* _TASK DESCRIPTION_:
Search the entries below for the word "logic" and copy each line that has it.

※

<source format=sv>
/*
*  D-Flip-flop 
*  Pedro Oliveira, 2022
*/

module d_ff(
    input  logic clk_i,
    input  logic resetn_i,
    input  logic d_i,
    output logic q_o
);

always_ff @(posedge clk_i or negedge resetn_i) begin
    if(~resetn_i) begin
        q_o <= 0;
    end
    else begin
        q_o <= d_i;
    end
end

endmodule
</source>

※

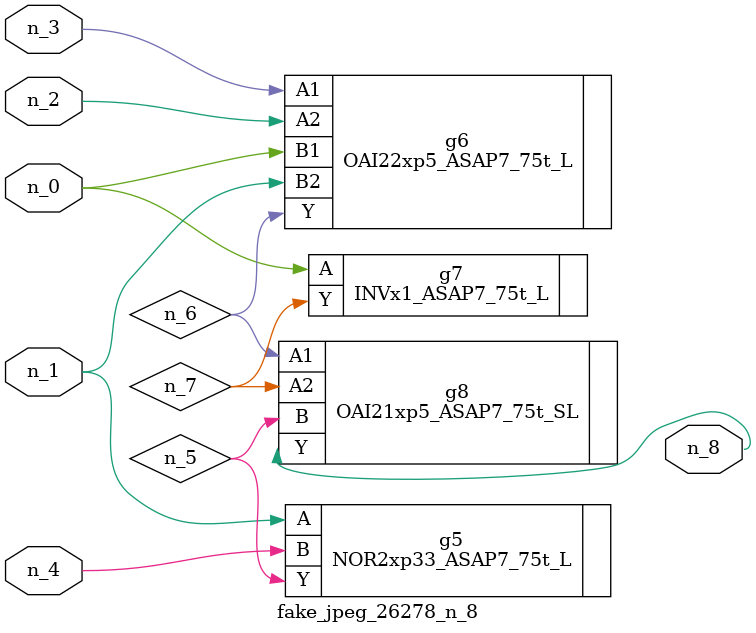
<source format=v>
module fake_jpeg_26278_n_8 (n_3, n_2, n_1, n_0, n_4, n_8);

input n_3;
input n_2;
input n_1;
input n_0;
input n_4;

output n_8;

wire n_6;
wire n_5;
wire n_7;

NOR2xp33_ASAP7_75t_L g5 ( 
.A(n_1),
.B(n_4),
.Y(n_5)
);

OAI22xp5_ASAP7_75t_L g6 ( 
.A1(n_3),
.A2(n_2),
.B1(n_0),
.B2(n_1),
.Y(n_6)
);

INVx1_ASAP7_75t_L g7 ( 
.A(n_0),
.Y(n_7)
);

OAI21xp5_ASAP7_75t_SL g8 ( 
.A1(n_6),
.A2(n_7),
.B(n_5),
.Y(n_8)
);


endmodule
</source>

※

* _WRITTEN RESPONSE_:
    input  logic clk_i,
    input  logic resetn_i,
    input  logic d_i,
    output logic q_o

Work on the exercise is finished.